▸ **Description of the task**
Looking at each line of the data below, tally those that contain the word "tools" and give only the total.

▸ **Source data**

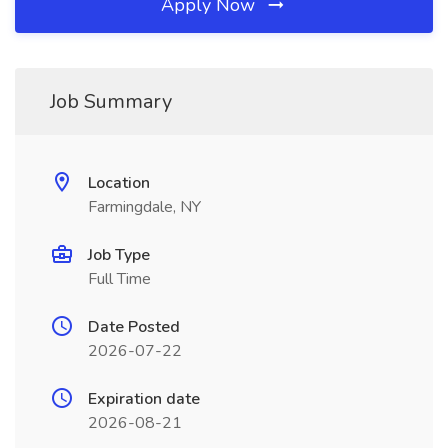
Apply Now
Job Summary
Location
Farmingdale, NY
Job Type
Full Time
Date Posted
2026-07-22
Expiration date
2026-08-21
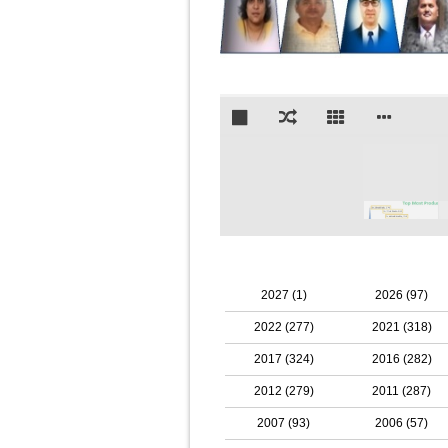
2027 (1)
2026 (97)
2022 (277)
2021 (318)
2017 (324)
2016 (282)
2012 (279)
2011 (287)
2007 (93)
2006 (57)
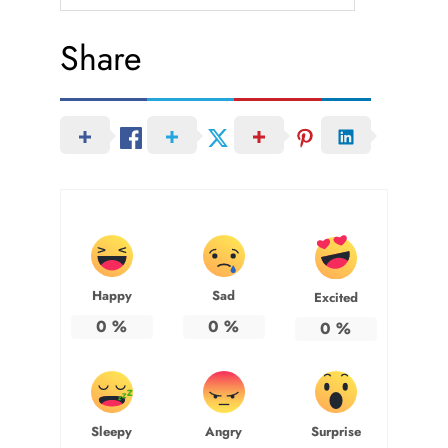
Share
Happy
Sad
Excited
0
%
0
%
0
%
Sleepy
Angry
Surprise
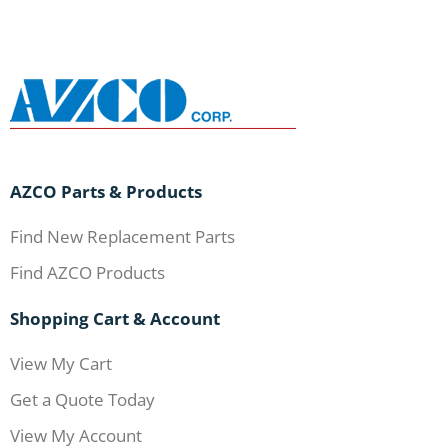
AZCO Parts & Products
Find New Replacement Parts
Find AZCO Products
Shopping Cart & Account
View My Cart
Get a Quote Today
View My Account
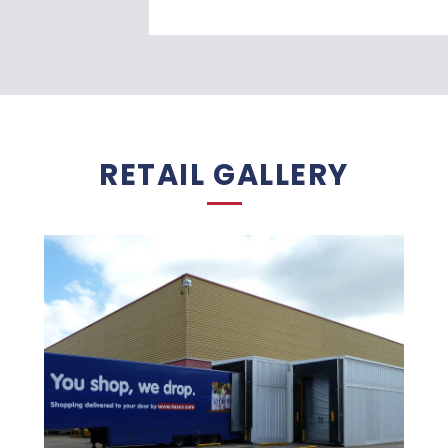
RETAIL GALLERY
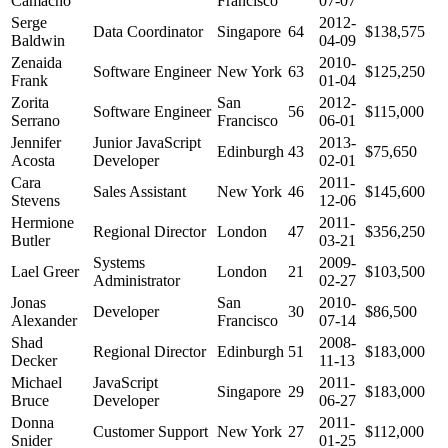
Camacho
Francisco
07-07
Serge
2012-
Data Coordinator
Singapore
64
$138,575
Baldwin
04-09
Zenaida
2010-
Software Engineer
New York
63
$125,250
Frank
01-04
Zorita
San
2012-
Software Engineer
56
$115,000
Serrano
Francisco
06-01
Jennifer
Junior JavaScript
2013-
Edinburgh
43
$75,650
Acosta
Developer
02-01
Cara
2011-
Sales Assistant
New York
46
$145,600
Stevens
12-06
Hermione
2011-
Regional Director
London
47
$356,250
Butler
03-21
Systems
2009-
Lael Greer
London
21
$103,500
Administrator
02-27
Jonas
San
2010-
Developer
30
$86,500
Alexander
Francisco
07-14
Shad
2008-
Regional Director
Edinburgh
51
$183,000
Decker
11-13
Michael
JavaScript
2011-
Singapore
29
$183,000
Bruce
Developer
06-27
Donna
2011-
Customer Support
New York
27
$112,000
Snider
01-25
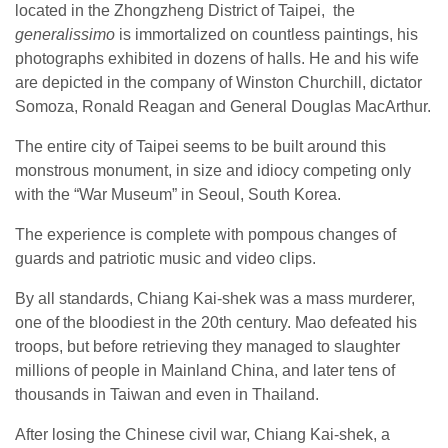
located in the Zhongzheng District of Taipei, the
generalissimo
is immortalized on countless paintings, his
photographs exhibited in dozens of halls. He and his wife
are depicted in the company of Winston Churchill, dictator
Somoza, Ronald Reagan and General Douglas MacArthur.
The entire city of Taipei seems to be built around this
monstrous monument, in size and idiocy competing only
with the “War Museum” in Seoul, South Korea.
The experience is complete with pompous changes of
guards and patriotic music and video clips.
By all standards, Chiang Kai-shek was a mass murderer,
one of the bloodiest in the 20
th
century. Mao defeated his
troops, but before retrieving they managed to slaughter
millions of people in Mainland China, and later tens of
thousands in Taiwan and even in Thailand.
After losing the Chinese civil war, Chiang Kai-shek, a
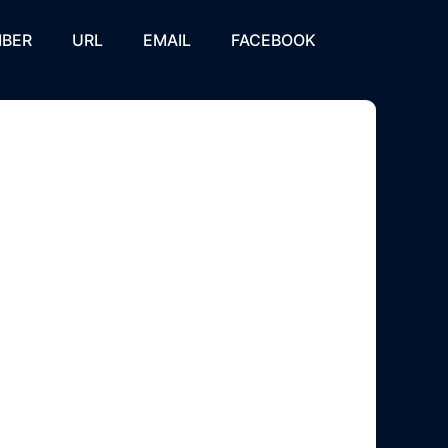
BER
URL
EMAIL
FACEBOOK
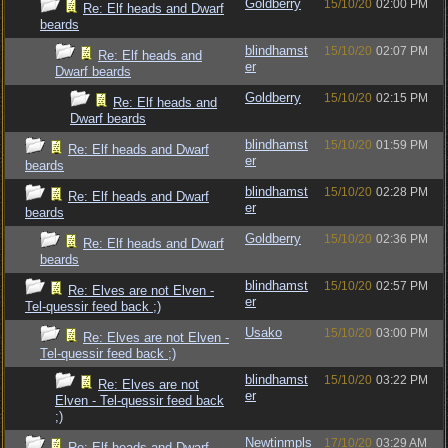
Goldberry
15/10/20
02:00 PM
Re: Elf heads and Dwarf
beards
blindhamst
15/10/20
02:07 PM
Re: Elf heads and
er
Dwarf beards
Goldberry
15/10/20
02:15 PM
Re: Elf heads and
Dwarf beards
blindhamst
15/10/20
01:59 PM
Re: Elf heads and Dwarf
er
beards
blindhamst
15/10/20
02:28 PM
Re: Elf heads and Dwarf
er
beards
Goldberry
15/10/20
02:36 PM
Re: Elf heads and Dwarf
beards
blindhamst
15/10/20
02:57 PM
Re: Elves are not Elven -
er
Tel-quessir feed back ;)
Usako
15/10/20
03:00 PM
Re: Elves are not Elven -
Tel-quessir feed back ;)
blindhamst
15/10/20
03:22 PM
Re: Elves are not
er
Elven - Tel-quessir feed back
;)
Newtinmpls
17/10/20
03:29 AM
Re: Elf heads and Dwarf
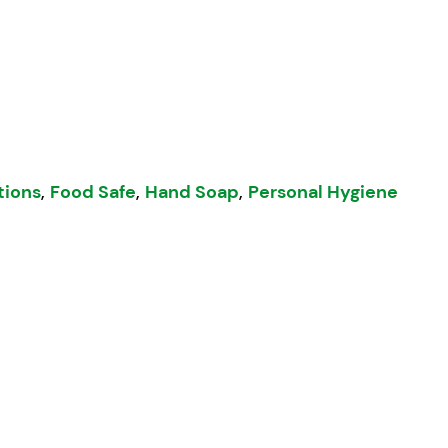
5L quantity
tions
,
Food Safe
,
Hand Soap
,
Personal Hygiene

--

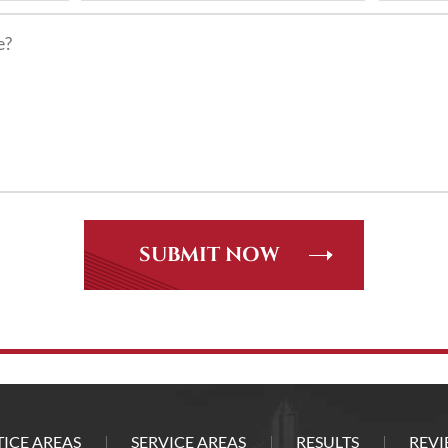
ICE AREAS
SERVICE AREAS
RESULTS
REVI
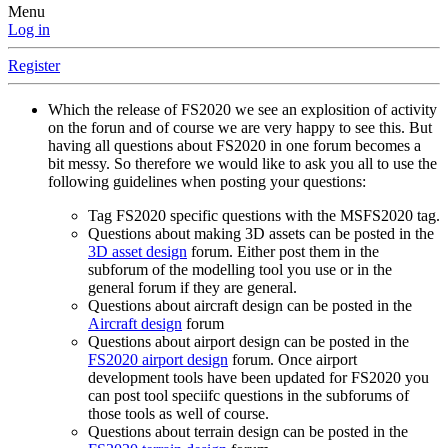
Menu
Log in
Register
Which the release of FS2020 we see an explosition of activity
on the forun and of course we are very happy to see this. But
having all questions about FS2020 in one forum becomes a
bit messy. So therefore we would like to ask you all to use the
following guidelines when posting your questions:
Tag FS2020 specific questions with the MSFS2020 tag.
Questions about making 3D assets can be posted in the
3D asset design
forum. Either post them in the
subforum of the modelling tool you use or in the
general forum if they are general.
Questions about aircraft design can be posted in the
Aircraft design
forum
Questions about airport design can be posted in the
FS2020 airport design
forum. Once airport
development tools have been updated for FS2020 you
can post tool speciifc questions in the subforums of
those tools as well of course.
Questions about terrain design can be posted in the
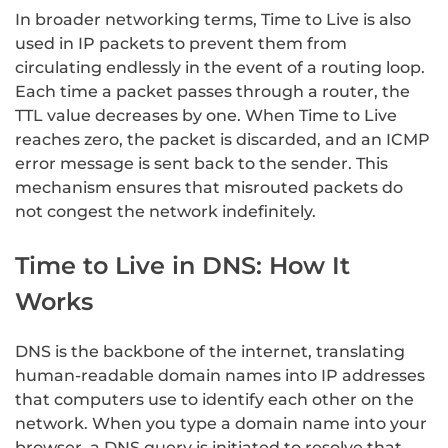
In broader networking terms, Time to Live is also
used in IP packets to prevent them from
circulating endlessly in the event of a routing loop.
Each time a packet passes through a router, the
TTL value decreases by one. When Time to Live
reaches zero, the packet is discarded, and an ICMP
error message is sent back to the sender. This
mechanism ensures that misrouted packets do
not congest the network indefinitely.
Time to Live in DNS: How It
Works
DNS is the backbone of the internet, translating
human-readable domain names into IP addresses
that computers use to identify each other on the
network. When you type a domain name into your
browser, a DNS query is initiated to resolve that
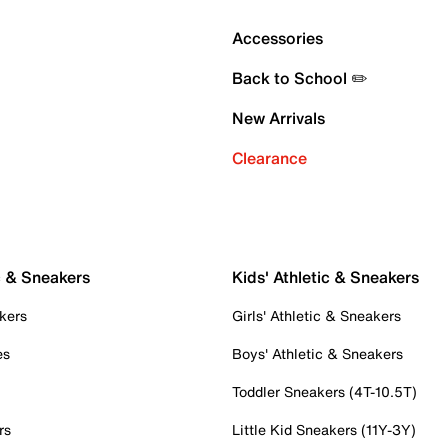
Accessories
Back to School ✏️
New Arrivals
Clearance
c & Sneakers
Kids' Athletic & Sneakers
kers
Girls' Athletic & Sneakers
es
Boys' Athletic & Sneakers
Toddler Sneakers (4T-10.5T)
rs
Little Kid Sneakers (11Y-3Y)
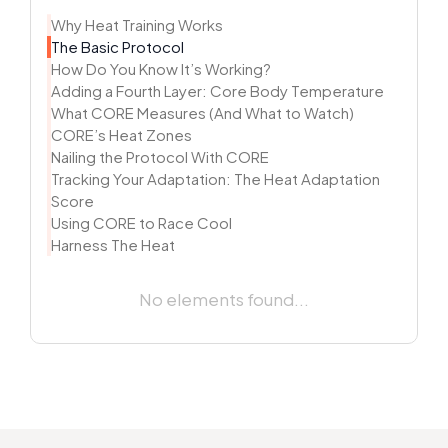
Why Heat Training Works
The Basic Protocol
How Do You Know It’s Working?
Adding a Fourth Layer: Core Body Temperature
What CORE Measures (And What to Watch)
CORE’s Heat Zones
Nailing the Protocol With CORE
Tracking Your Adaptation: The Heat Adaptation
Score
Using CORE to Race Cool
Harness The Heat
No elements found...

...

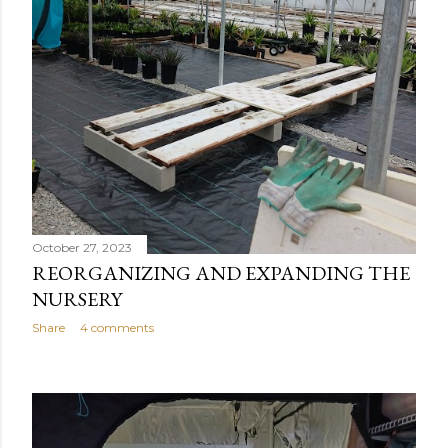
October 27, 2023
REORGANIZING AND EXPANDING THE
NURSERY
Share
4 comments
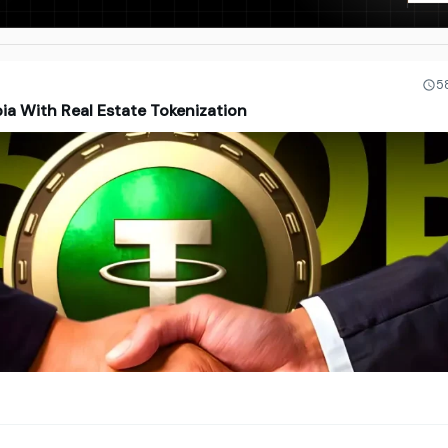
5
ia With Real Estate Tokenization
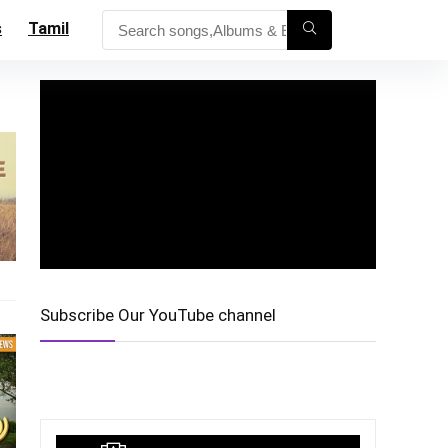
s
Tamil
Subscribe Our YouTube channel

▸ **Written response**
2